ネコのあなたと「私」 by 黒目月子 |
第103話 クリスマスツリー |
「ヒンメリという飾りを作ってみない?」
ある夜、知り合いから、こう提案された。
ヒンメリってなんだろ?すぐに調べてみたら、なんともナチュラルでかわいいオーナメントのような物だった。
我が家のスッキリしたクリスマスツリーに合う気がして、すぐに知り合いに作りたい!と、返事をした。
返事をしてから、私は一気にクリスマスモードになり、納戸からクリスマスツリーと、木でできたトナカイを引っ張り出し部屋に置いた。
もうそれだけで大満足。
電気もつなげないツリーはちょっと、寂しい気もしたけど、チビネコが配線を噛みそうなので、諦めた。
次の日、私はさらに諦める事になる。
チビネコがひっきりなしにクリスマスツリーとトナカイに齧りついているのだ。
食べてるのか?と、思うほど、歯を立てている。
クリスマスツリーは穴があき、木のトナカイもガジガジになった。
チビネコにそっと言う。
「君にはまだ早かったみたいだねー。クリスマスツリーを出した私が悪かったよ。これはしまうからね。ごめんねー。」
そして、クリスマスツリーをしょんぼりした思いでかつぎ、木のトナカイは小脇にかかえて、また納戸に眠ってもらった。
少しまた広くなった何も無くなったスペースに。
チビネコがゴロンと寝転がり、ノビノビしている。

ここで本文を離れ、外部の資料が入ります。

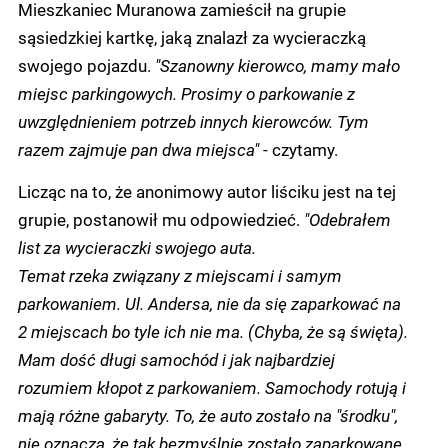
Mieszkaniec Muranowa zamieścił na grupie
sąsiedzkiej kartkę, jaką znalazł za wycieraczką
swojego pojazdu.
"Szanowny kierowco, mamy mało
miejsc parkingowych. Prosimy o parkowanie z
uwzględnieniem potrzeb innych kierowców. Tym
razem zajmuje pan dwa miejsca"
- czytamy.
Licząc na to, że anonimowy autor liściku jest na tej
grupie, postanowił mu odpowiedzieć.
"Odebrałem
list za wycieraczki swojego auta.
Temat rzeka związany z miejscami i samym
parkowaniem. Ul. Andersa, nie da się zaparkować na
2 miejscach bo tyle ich nie ma. (Chyba, że są święta).
Mam dość długi samochód i jak najbardziej
rozumiem kłopot z parkowaniem. Samochody rotują i
mają różne gabaryty. To, że auto zostało na "środku",
nie oznacza, że tak bezmyślnie zostało zaparkowane.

かと、思ったら走ったり、ジャンプしたり、大忙し。
この子はまだまだ小さくて、遊びたいのだ。
その様子を見て、なんとなくつぶやいた。
「まだ、もうちょっと、このままでいてね」
そう思ったら、クリスマスツリーはどうでも良くなった。
さあ、チビネコと外を見る遊びをしよう。